* **Exercise aim**:
Everything in the data should be repeated exactly, save for the images.

**** Data for this exercise

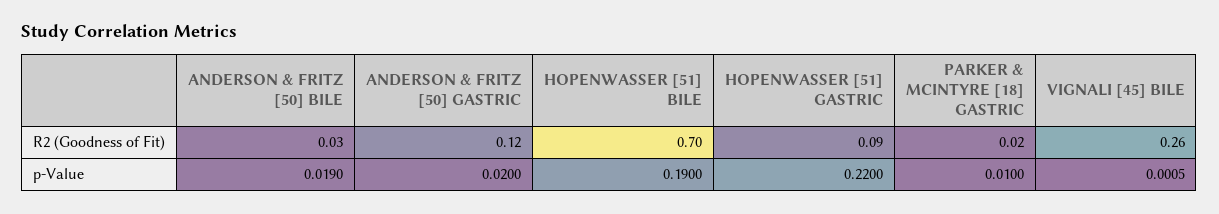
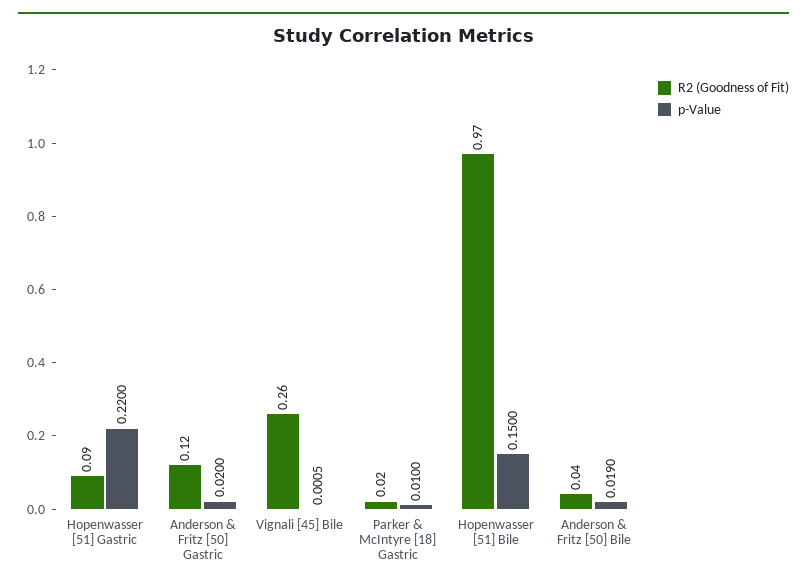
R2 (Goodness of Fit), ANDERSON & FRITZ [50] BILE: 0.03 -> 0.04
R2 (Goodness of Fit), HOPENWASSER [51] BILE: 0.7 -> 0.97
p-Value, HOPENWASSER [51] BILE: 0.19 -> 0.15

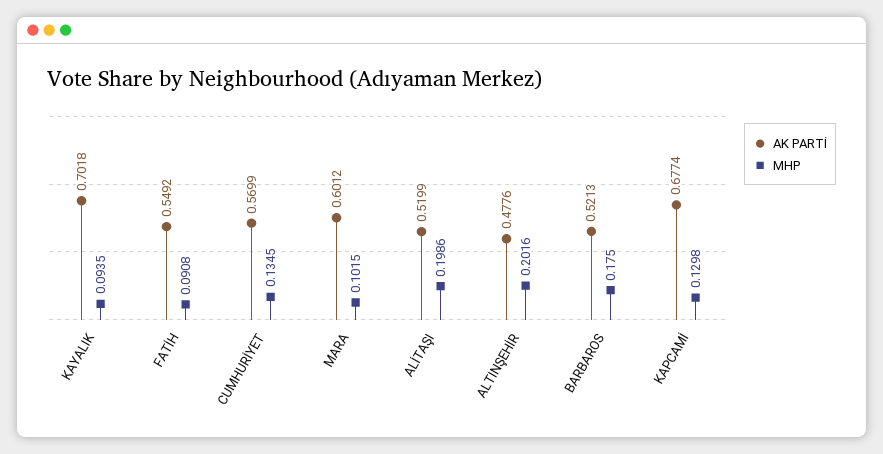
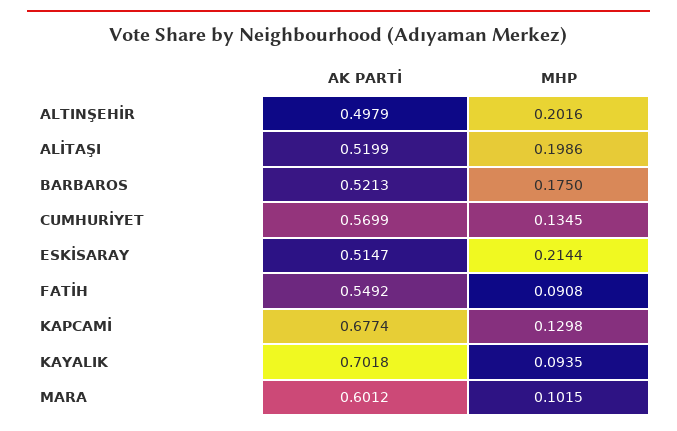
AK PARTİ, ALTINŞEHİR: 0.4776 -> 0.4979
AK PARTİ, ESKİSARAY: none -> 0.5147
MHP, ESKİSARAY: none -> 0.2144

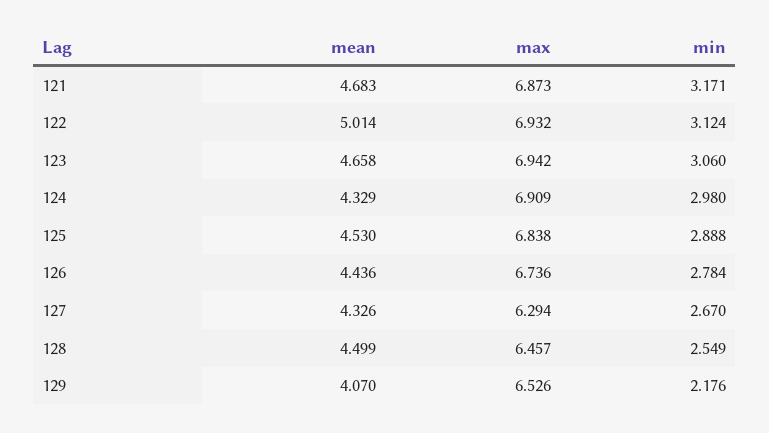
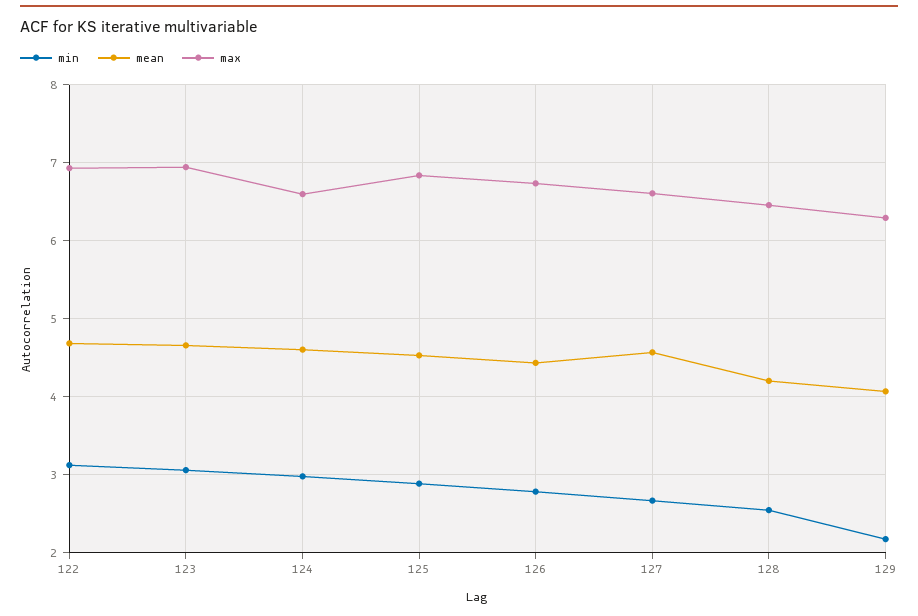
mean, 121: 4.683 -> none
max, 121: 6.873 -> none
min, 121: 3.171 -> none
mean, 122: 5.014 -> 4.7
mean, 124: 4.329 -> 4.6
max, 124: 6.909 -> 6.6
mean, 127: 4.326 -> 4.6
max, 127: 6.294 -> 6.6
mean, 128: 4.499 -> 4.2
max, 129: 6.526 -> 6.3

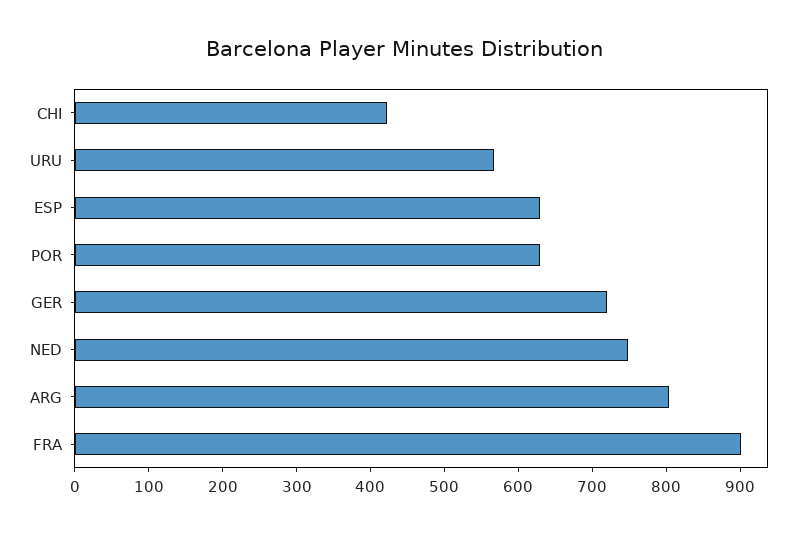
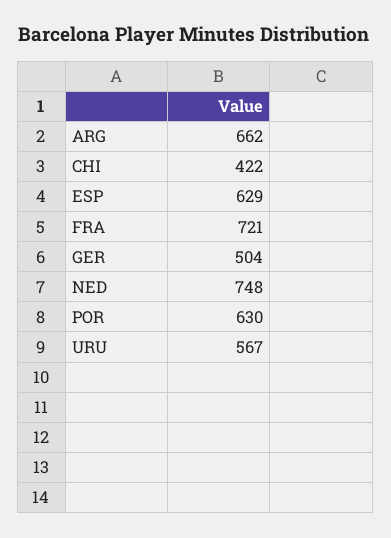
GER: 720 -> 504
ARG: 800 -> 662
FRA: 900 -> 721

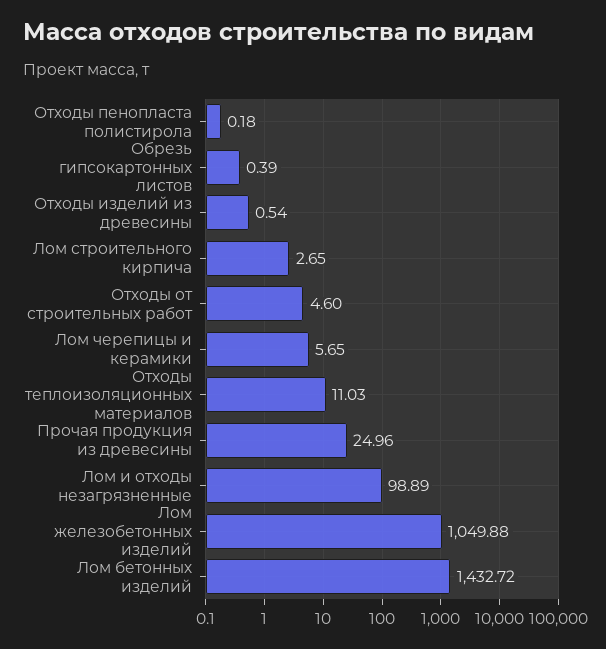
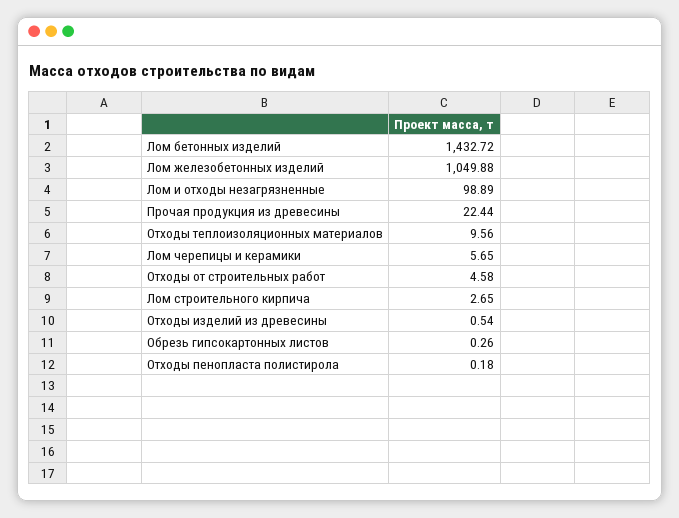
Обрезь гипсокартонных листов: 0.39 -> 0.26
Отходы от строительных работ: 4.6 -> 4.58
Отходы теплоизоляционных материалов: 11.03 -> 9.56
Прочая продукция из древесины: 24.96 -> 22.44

********

* **Output below**:
R2 (Goodness of Fit), ANDERSON & FRITZ [50] BILE: 0.03 -> 0.04
R2 (Goodness of Fit), HOPENWASSER [51] BILE: 0.7 -> 0.97
p-Value, HOPENWASSER [51] BILE: 0.19 -> 0.15

AK PARTİ, ALTINŞEHİR: 0.4776 -> 0.4979
AK PARTİ, ESKİSARAY: none -> 0.5147
MHP, ESKİSARAY: none -> 0.2144

mean, 121: 4.683 -> none
max, 121: 6.873 -> none
min, 121: 3.171 -> none
mean, 122: 5.014 -> 4.7
mean, 124: 4.329 -> 4.6
max, 124: 6.909 -> 6.6
mean, 127: 4.326 -> 4.6
max, 127: 6.294 -> 6.6
mean, 128: 4.499 -> 4.2
max, 129: 6.526 -> 6.3

GER: 720 -> 504
ARG: 800 -> 662
FRA: 900 -> 721

Обрезь гипсокартонных листов: 0.39 -> 0.26
Отходы от строительных работ: 4.6 -> 4.58
Отходы теплоизоляционных материалов: 11.03 -> 9.56
Прочая продукция из древесины: 24.96 -> 22.44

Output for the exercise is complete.